## DESCRIPTION OF THE TASK:
Below are lines of data; restate word for word those running from the line containing "[699,538,892,558] ____, a" to the line containing "[830,717,905,734] State of", inclusive, and no others.

## DATASET RECORDS:
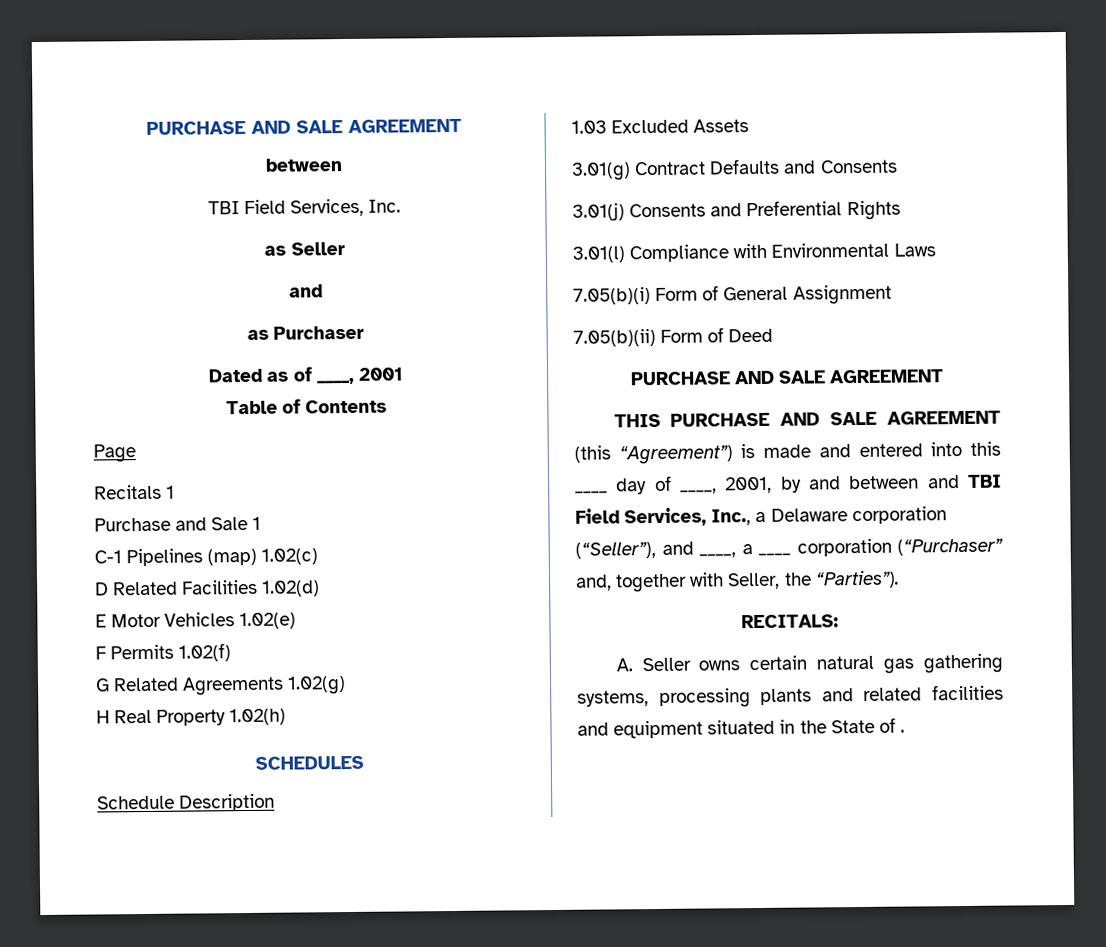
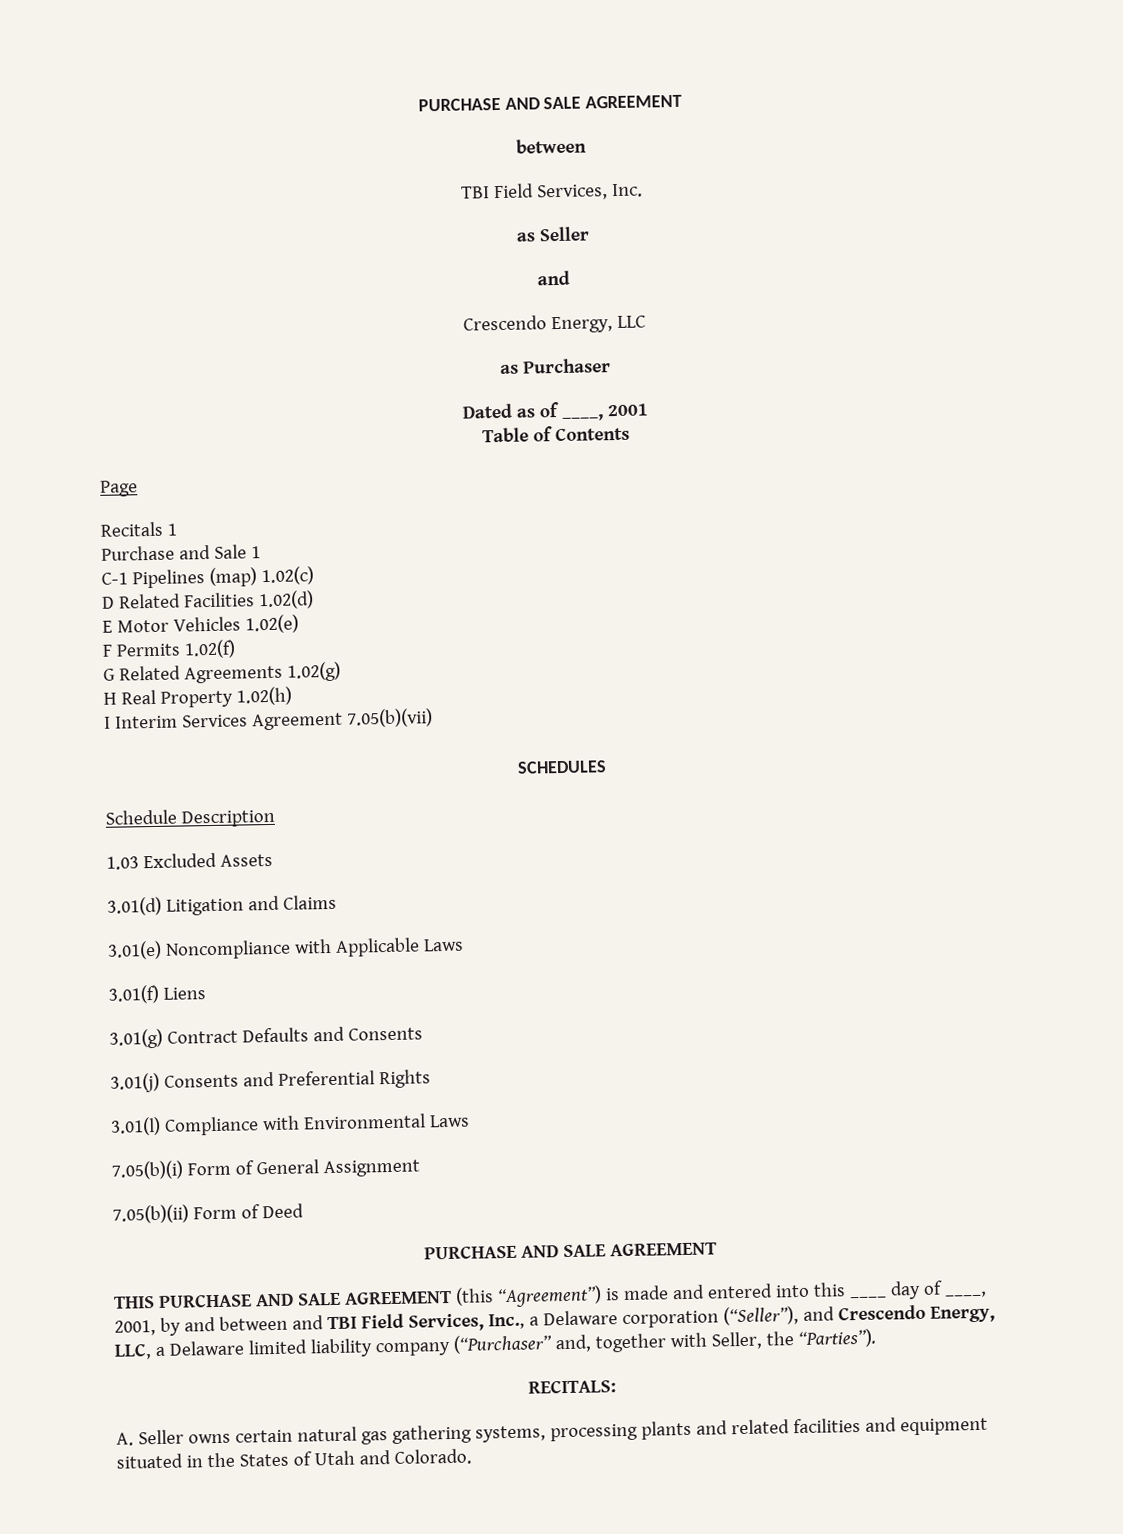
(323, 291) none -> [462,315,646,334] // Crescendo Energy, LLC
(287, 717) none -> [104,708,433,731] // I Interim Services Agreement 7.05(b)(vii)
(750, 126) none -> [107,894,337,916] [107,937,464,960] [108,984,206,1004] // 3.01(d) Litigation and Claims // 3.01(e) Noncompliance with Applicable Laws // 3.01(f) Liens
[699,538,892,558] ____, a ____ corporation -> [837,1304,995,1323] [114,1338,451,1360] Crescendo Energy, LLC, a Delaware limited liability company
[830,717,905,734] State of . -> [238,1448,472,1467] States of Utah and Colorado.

==

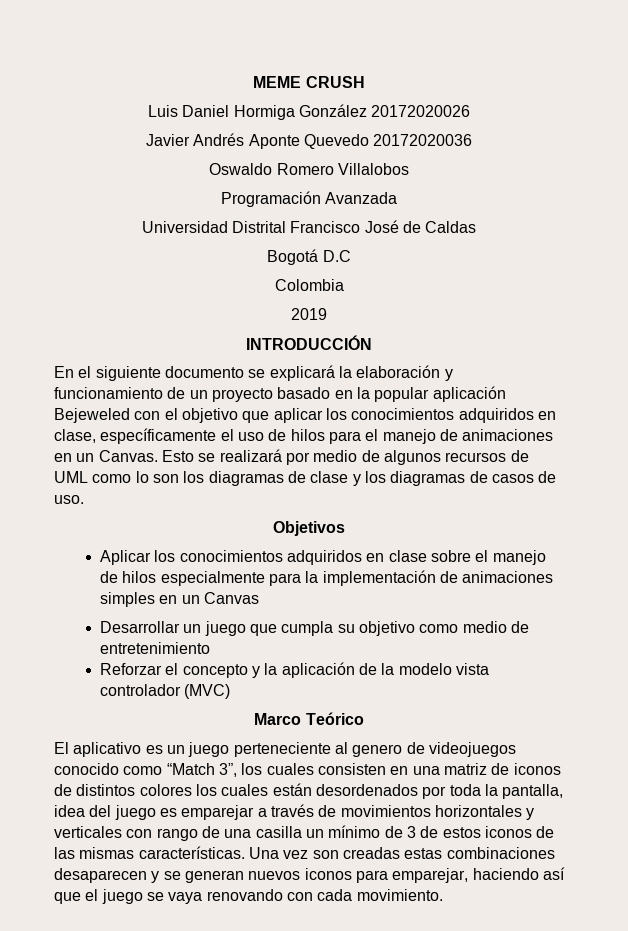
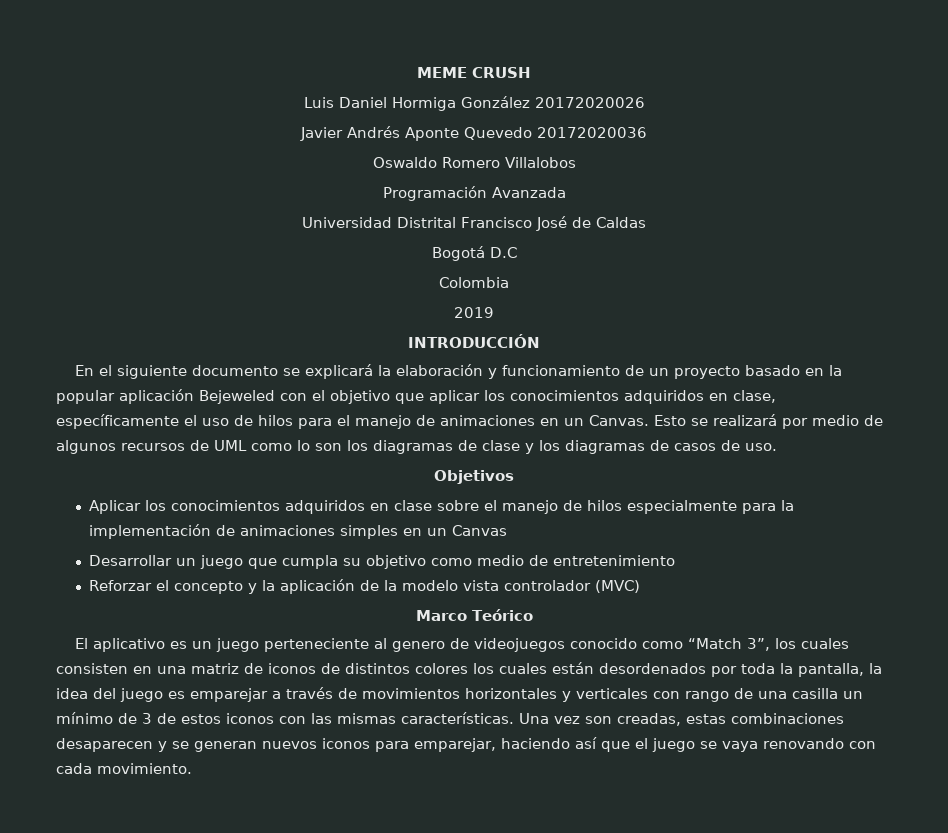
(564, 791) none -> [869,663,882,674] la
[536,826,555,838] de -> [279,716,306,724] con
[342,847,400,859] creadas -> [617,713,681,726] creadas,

## RESPONSE AREA:
[699,538,892,558] ____, a ____ corporation -> [837,1304,995,1323] [114,1338,451,1360] Crescendo Energy, LLC, a Delaware limited liability company
[830,717,905,734] State of . -> [238,1448,472,1467] States of Utah and Colorado.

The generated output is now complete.